> _Required work_:
Only the lines from the line that contains "left shoulder: (536, 255)" through the final line of the entries below belong in your answer, copied exactly and without pictures.
*** Block opens ***
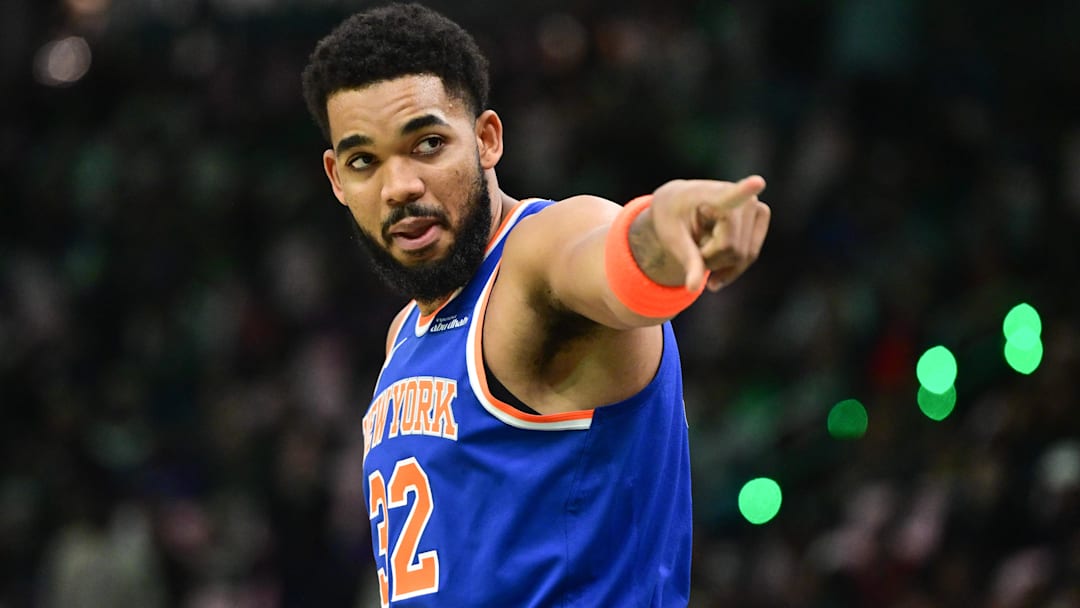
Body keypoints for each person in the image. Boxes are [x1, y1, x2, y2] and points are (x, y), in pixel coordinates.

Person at [301, 3, 771, 606]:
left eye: (427, 144)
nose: (399, 187)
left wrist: (669, 222)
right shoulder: (406, 334)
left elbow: (610, 256)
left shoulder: (536, 255)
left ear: (486, 139)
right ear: (337, 179)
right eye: (365, 161)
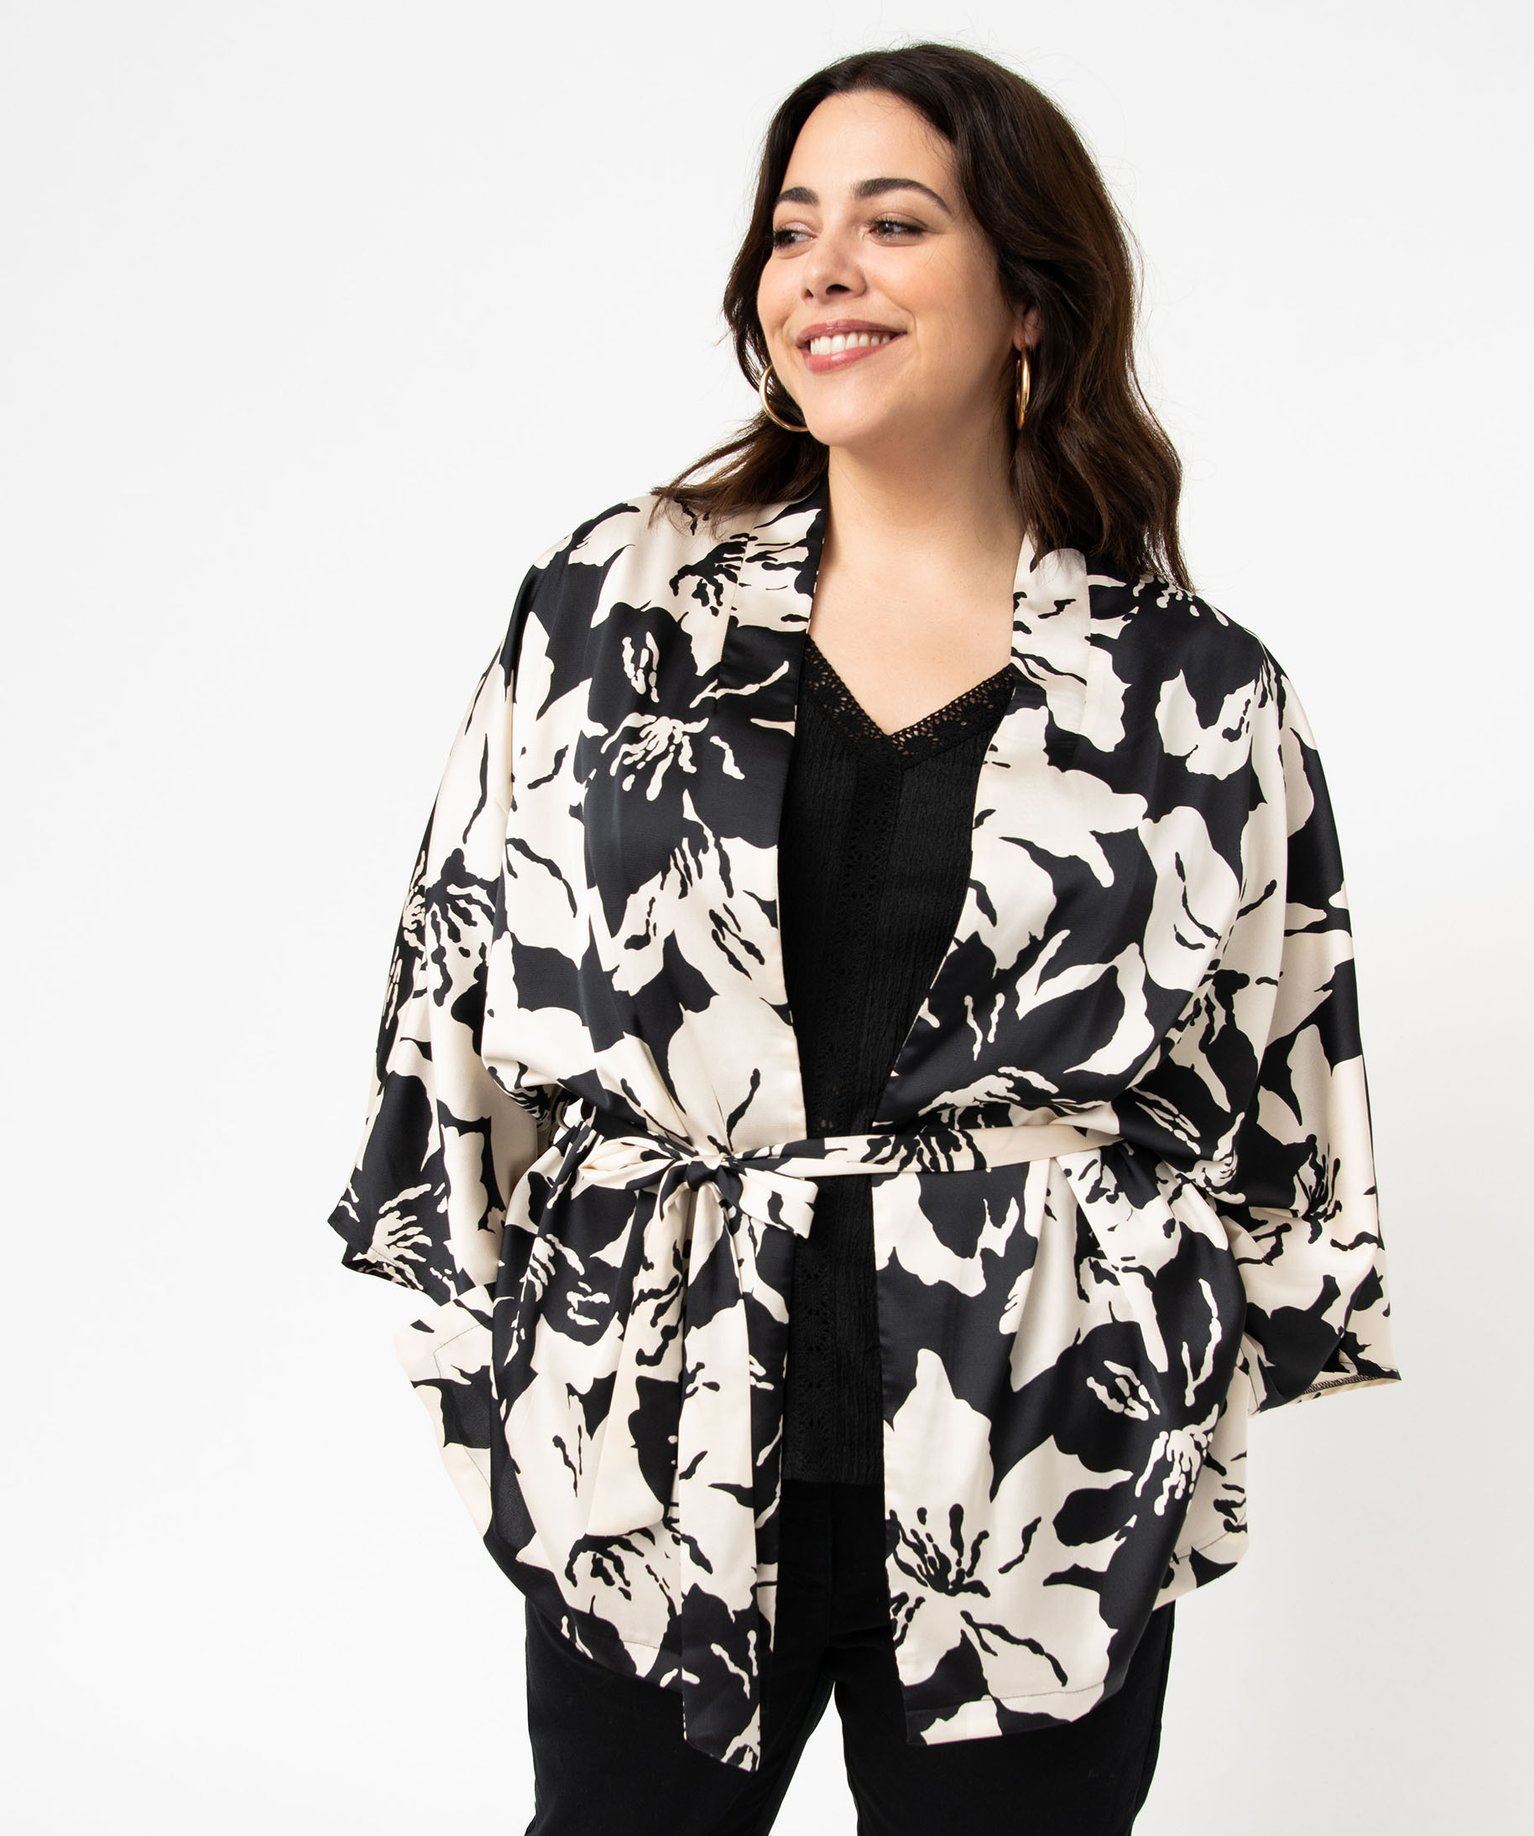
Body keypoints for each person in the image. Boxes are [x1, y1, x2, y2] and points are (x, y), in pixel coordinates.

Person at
*** Block closes ***
> _Solution to this task_:
left shoulder: (536, 255)
left ear: (486, 139)
right ear: (337, 179)
right eye: (365, 161)
Body keypoints for each person in the image. Boxes are [x1, y1, x2, y2] and points are (x, y), in pixel coordinates.

Person at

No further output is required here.